Autoridades alemães e britânicas anunciaram que vão estudar a criação de um “passaporte de imunidade” para pessoas que se recuperaram da COVID-19. A medida visa permitir que essas pessoas, supostamente imunes ao novo coronavírus, possam voltar a trabalhar.
A ideia, contudo, não é nova. Ela já foi usada no século XVIII, na França. É o que lembra a historiadora da ciência, Cindy Ermus, da Universidade de San Antonio, nos Estados Unidos, em sua conta no Twitter.
Ermus compartilhou na rede social a imagem de um “certificado de saúde” datado de 1723 que era concedido pelo governo francês a pessoas que se recuperaram de uma epidemia de peste bubônica que castigou a região de Provença e do Languedoc. O documento reconhecia oficialmente que a pessoa estava livre da infecção e permitia a sua livre circulação.
Assim como hoje, as autoridades daquela época queriam o quanto antes que as pessoas retornassem às suas atividades econômicas. Isso, no entanto, precisava ser feito de forma extremamente controlada. Contudo, uma vez que a ciência moderna ainda não estava consolidada e faltavam métodos científicos de aferição, não se sabe ao certo se a medida foi eficaz.

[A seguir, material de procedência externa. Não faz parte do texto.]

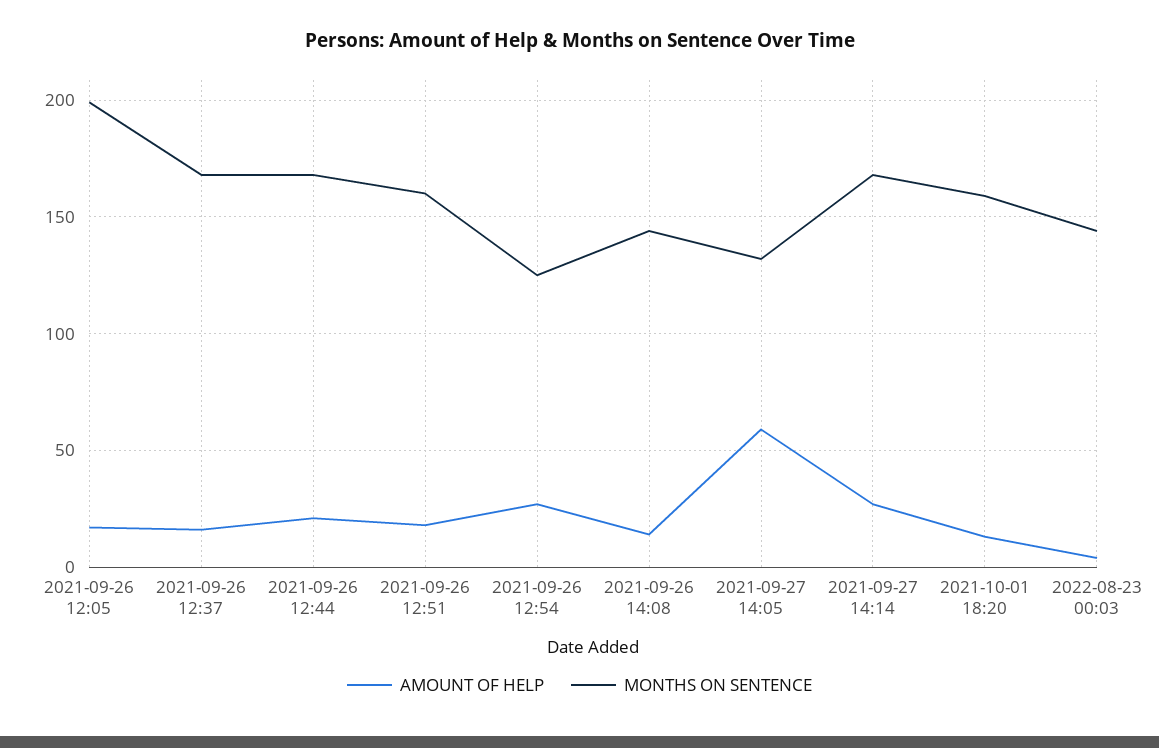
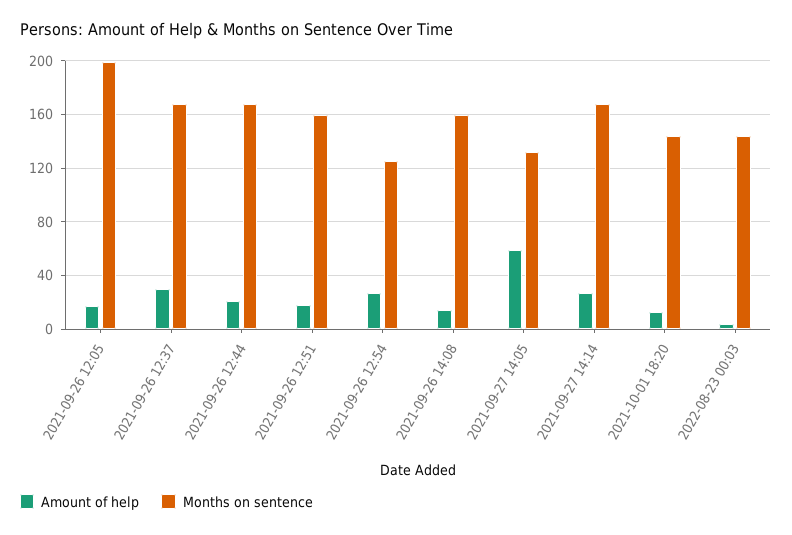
AMOUNT OF HELP, 2021-09-26 12:37: 15 -> 30
MONTHS ON SENTENCE, 2021-09-26 14:08: 145 -> 160
MONTHS ON SENTENCE, 2021-10-01 18:20: 160 -> 145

Hoje, a ideia de “passaportes de imunidade” não anima muito a comunidade científica. Para muitos cientistas, a ideia é falha porque não se sabe se os recuperados do novo coronavírus desenvolvem mesmo imunidade. Além disso, boa parte dos testes hoje são pouco confiáveis. Recentemente, em coluna publicada na revista científica Nature, Natalie Kofler, especialista da Universidade de Medicina de Harvard, classificou os “passaportes de imunidade” de “uma péssima ideia”.
A “Praga de Provence”
Segundo explica Ermus, entre 1720 e 1722, a região francesa da Provença e partes do Languedoc sofreram uma epidemia de peste (manifestações bubônicas e pneumônicas de Yersinia pestis). O episódio é conhecido como a “Grande Praga de Marselha”, ou ainda, como “Praga da Provença”.
Embora os números variem, a historiadora aponta que o surto tenha matado até 45.000 pessoas, cerca de metade da população da cidade à época. No auge da epidemia, chegaram a morrer 1.000 pessoas por dia. No total, entre 76.000 e 126.000 morreram no sudeste da França devido à doença.
A epidemia de 1720-1722 foi um “desastre de grandes proporções”, classifica a pesquisadora. Em artigo sobre o tema, a pesquisadora explica que situação fez com que governo real em Paris (para onde o regente Philippe d’Orléans se mudara em 1715) empreendesse um grande esforço para administrar a crise, centralizando ainda mais o poder nas mães do rei.
“Primeiro, o governo suspendeu todo o comércio e deixou Provença; instituiu quarentenas rigorosas, criou os certificados de saúde e cordões (ou barreiras) militares que envolviam não apenas milícias burguesas da cidade e o pagamento de taxas provinciais, mas também um quarto do exército regular. Além disso, as autoridades francesas criaram um novo Conseil de Santé (ou Conselho de Saúde) em Paris, que deveria se reunir duas vezes por semana no Louvre para supervisionar todos os aspectos da gestão de crises no sul da França durante a praga. E em setembro de 1720, a Coroa nomeou Charles Claude Andrault de Langeron, marechal do exército do rei, como comandante em chefe da cidade de Marselha e seu território. Junto com os échevins (magistrados municipais de Marselha), ele era responsável por supervisionar a administração da praga em nome do rei.”